1. Menonton Bersama

1.7K 174 29
                                    

Hari Minggu.

Adalah hari yang menjadi hari santainya banyak orang. Sekolah libur, kantor pun demikian. Membuat orang-orang banyak menghabiskan waktu mereka dengan berwisata bersama keluarga, atau hanya sekedar bersantai di rumah.

Tak jauh beda dengan remaja kelas 10 ini. Remaja bernama lengkap Halilintar Arkan Mahardika itu hanya ingin menghabiskan hari Minggunya dengan rebahan di rumah.

Niatnya sih memang ingin rebahan saja seharian, tapi niat itu segera batal karena ulah adik laknatnya yang telah tega menyiram Halilintar untuk membangunkan ia dari tidur nyenyaknya.

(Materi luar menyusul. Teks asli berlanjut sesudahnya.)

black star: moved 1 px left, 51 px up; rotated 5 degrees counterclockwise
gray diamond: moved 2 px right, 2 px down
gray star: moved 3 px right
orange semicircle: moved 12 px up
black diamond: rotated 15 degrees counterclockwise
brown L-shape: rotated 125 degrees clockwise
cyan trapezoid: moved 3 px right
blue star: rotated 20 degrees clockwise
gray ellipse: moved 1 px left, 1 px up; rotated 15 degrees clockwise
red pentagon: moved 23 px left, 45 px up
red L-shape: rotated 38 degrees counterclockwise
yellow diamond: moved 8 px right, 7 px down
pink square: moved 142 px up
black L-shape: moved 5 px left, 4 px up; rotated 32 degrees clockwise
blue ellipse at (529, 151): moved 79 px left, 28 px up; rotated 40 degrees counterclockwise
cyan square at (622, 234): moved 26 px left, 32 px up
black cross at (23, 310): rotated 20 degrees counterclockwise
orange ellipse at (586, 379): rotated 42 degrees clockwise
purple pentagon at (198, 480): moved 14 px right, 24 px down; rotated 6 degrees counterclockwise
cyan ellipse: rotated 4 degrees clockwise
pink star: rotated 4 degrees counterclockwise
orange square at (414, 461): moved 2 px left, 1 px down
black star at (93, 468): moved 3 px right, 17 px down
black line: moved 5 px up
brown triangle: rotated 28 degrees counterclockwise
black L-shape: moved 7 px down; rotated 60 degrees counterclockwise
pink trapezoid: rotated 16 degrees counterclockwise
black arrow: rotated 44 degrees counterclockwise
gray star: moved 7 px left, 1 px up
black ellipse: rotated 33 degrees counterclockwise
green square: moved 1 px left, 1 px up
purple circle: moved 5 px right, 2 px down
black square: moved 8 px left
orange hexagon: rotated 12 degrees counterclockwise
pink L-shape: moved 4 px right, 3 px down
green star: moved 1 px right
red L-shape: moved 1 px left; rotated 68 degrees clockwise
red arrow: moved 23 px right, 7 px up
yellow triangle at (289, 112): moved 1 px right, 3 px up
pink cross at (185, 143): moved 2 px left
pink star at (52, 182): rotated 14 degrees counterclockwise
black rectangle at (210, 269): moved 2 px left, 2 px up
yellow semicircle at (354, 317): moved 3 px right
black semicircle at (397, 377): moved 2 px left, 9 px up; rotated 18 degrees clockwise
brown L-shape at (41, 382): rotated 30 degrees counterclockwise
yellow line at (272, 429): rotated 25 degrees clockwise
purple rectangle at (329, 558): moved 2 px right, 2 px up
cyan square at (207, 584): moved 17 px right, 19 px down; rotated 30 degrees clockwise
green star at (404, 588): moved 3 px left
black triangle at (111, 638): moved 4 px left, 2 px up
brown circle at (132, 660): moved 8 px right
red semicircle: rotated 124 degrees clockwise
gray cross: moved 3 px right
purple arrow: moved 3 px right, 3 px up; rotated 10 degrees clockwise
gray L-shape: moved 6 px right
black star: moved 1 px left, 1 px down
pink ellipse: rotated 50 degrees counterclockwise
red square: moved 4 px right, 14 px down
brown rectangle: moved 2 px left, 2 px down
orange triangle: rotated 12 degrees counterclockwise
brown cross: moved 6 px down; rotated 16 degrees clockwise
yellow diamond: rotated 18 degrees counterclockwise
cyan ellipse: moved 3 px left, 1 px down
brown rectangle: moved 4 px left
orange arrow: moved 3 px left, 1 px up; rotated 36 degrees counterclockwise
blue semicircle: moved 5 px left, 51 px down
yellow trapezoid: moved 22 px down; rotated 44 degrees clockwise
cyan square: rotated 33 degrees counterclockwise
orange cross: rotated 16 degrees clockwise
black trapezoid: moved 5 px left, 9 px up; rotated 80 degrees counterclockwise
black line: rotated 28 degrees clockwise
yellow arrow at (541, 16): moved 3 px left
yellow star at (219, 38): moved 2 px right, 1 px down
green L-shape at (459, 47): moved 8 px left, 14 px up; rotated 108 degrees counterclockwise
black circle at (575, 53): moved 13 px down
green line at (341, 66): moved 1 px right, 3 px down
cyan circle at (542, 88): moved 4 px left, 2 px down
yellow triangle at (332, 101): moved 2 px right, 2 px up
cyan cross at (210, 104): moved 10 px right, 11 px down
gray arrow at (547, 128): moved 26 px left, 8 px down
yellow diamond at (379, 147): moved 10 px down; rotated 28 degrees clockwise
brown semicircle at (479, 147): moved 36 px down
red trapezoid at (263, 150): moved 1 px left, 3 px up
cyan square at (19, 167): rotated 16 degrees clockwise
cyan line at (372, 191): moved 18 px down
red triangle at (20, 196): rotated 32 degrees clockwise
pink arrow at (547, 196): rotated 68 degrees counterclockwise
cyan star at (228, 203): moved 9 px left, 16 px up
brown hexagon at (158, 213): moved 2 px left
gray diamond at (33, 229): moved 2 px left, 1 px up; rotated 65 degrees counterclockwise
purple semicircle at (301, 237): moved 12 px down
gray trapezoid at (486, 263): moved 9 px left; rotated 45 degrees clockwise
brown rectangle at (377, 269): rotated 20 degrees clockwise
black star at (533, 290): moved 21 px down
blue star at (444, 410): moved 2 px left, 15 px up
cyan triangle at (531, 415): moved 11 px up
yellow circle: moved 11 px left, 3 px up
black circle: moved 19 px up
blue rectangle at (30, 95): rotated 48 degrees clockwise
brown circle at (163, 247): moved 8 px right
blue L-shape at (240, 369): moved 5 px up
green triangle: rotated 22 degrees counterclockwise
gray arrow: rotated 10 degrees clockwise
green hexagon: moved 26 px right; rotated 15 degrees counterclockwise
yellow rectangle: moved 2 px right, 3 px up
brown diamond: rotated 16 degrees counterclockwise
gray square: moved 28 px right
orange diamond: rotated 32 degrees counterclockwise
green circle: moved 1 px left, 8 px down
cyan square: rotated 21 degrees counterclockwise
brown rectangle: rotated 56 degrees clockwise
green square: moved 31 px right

Belum lagi dengan ayah yang tiba-tiba menariknya ke garasi untuk membantu mencuci mobil. Tamatlah sudah keinginan Halilintar untuk rebahan seharian.

"Film apaan tuh?"

Baru saja Halilintar menginjakkan kakinya di ruang tengah rumah, ketika matanya tak sengaja menangkap kehadiran sang adik yang tengah menonton film di platform streaming langganan keluarga mereka.

"Munchausen," jawab si adik dengan pandangan yang tak lepas dari layar televisi.

Halilintar menaikkan satu alisnya. Sepertinya ia tahu film itu. Para cewek di kelasnya selama satu minggu kemarin sedang ramai membahas sebuah film bergenre drama keluarga yang baru saja dirilis.

Kata mereka sih, aktor yang memerankan tokoh protagonis utama di film itu tampan. Ditambah dengan alur yang menguras emosi, membuat film itu populer di kalangan remaja perempuan.

Kalau Halilintar tidak salah ingat, itulah judulnya.

Munchausen.

Setahunya, Munchausen dalam psikologi itu memiliki arti seseorang yang berpura-pura sakit atau sedih hanya untuk mendapatkan perhatian dari orang lain.

Hmm, sepertinya menarik. Apakah alur film drama ini akan sesuai dengan arti dari kata Munchausen itu sendiri?

"Pause dulu, dong. Gue mau mandi dulu."

Si adik berdecak, "ah elah, kak Hali mah. Ganggu aja, lagi nanggung tau ini!"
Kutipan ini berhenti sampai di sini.